Der Rückzug der Schweizer Genossenschaft Migros aus Deutschland markiert eine Zäsur im hiesigen Lebensmitteleinzelhandel. Nachdem die Genossenschaft Migros Zürich (GMZ) im März den Verkauf wesentlicher Teile von Tegut an Edeka vereinbart hat und im April auch die REWE Group die Übernahme von bis zu 40 weiteren Märkten ankündigte, positioniert sich nun ein dritter Akteur: Die Smart-Store-Kette Tante Enso verhandelt über die Übernahme von bis zu 36 Tegut-Supermärkten in Thüringen, Hessen und Bayern.
Die Transaktion könnte einen entscheidenden Wachstumsschritt markieren, steht jedoch noch unter kartellrechtlichem Vorbehalt.
Sprunghafter Ausbau des Filialnetzes
Mit der geplanten Übernahme würde Tante Enso sein bisheriges Filialnetz deutlich erweitern. Bislang konzentriert sich das Unternehmen vor allem auf Standorte in Nord- und Ostdeutschland. Die Integration zahlreicher Märkte in Süd- und Mitteldeutschland würde nicht nur die geografische Reichweite erhöhen, sondern auch die Marktposition stärken. „Diese 36 Standorte passen aufgrund ihrer Größe der Gemeinden und infrastrukturellen
Lage perfekt zu Tante Enso.“, so das Unternehmen in der Pressemitteilung.
Das Konzept von Tante Enso kombiniert digitale Smart Stores mit klassischen Nahversorgerfunktionen. Viele Standorte sind rund um die Uhr zugänglich und setzen auf Selbstbedienung, ergänzt durch punktuelle personelle Betreuung.

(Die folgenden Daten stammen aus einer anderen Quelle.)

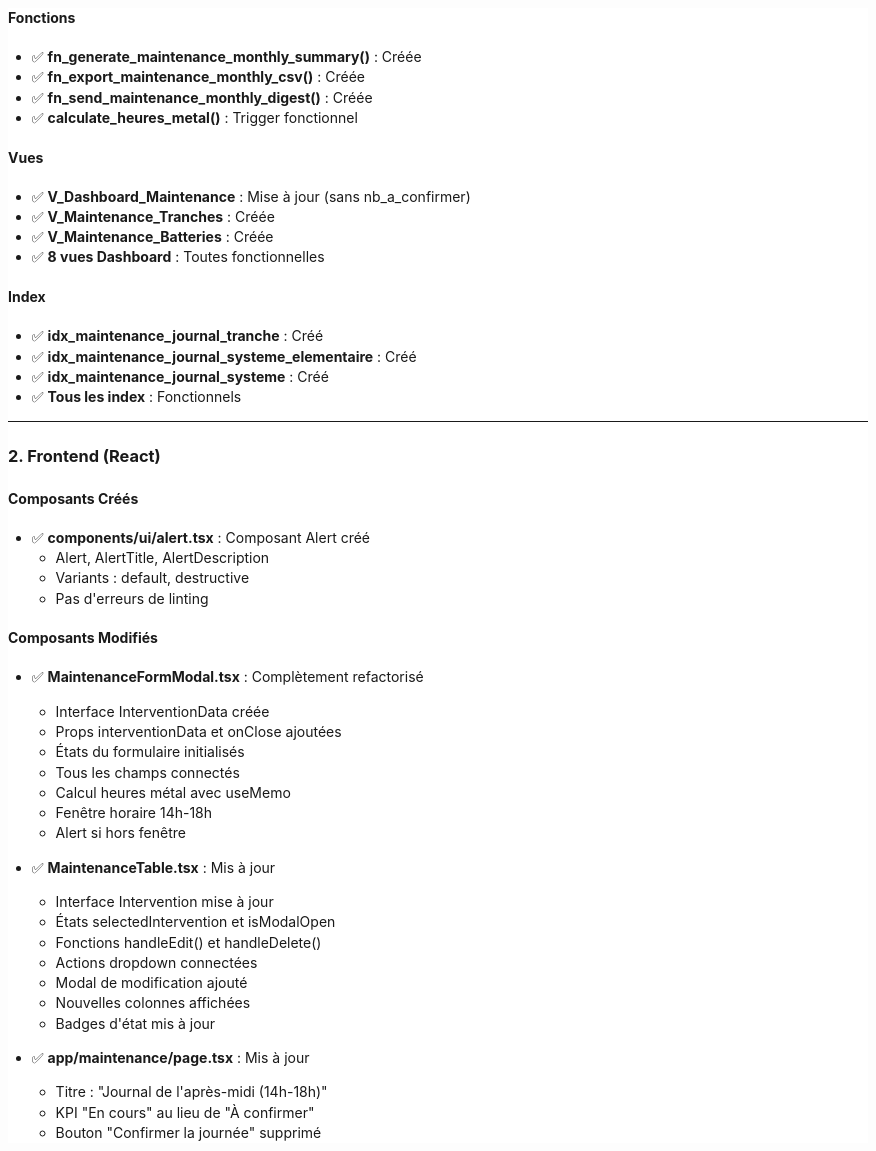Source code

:#### Fonctions
- ✅ **fn_generate_maintenance_monthly_summary()** : Créée
- ✅ **fn_export_maintenance_monthly_csv()** : Créée
- ✅ **fn_send_maintenance_monthly_digest()** : Créée
- ✅ **calculate_heures_metal()** : Trigger fonctionnel

#### Vues
- ✅ **V_Dashboard_Maintenance** : Mise à jour (sans nb_a_confirmer)
- ✅ **V_Maintenance_Tranches** : Créée
- ✅ **V_Maintenance_Batteries** : Créée
- ✅ **8 vues Dashboard** : Toutes fonctionnelles

#### Index
- ✅ **idx_maintenance_journal_tranche** : Créé
- ✅ **idx_maintenance_journal_systeme_elementaire** : Créé
- ✅ **idx_maintenance_journal_systeme** : Créé
- ✅ **Tous les index** : Fonctionnels

---

### 2. Frontend (React)

#### Composants Créés
- ✅ **components/ui/alert.tsx** : Composant Alert créé
  - Alert, AlertTitle, AlertDescription
  - Variants : default, destructive
  - Pas d'erreurs de linting

#### Composants Modifiés
- ✅ **MaintenanceFormModal.tsx** : Complètement refactorisé
  - Interface InterventionData créée
  - Props interventionData et onClose ajoutées
  - États du formulaire initialisés
  - Tous les champs connectés
  - Calcul heures métal avec useMemo
  - Fenêtre horaire 14h-18h
  - Alert si hors fenêtre

- ✅ **MaintenanceTable.tsx** : Mis à jour
  - Interface Intervention mise à jour
  - États selectedIntervention et isModalOpen
  - Fonctions handleEdit() et handleDelete()
  - Actions dropdown connectées
  - Modal de modification ajouté
  - Nouvelles colonnes affichées
  - Badges d'état mis à jour

- ✅ **app/maintenance/page.tsx** : Mis à jour
  - Titre : "Journal de l'après-midi (14h-18h)"
  - KPI "En cours" au lieu de "À confirmer"
  - Bouton "Confirmer la journée" supprimé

Gewinnen in der Plattform-Ökonomie
Fokus auf ländliche Versorgung
Strategisch zielt das Unternehmen auf Regionen mit eingeschränkter Nahversorgung. Gerade kleinere Gemeinden profitieren von flexiblen Ladenkonzepten, die auch ohne durchgehendes Personal wirtschaftlich betrieben werden können. Bestehende Tegut-Filialen könnten in dieses Modell integriert und entsprechend angepasst werden.
Damit würde Tante Enso ein Marktsegment adressieren, das für große Handelsketten oft schwer rentabel ist.
Kartellrechtliche Prüfung entscheidend
Sowohl die Verkäufe an Edeka und REWE als auch mögliche Übernahmen durch Tante Enso stehen unter kartellrechtlichem Vorbehalt. Das Bundeskartellamt wird insbesondere regionale Marktanteile und Konzentrationseffekte prüfen. Während Edeka und REWE als marktstarke Player besonders im Fokus stehen dürften, könnte bei Tante Enso die regionale Wettbewerbsdichte entscheidend sein – insbesondere in kleineren Gemeinden mit begrenzter Anbieterzahl.
Gerade in ländlichen Regionen mit begrenztem Wettbewerb spielt die Sicherstellung der Nahversorgung eine wichtige Rolle bei der Bewertung solcher Transaktionen.
Managerwechsel mit Signalwirkung
Besondere Aufmerksamkeit erhält der mögliche Deal durch die Personalie an der Spitze von Tante Enso. Geschäftsführer Thomas Gutberlet leitete zuvor selbst Tegut und kennt die Strukturen des Filialnetzes genau. Der Wechsel vom klassischen Vollsortimenter hin zu einem digitalen Nahversorger-Modell verdeutlicht den strukturellen Wandel im Handel.
Die mögliche Übernahme wäre damit mehr als ein reiner Ausbau – sie könnte ein Signal für die zunehmende Differenzierung im Lebensmitteleinzelhandel sein.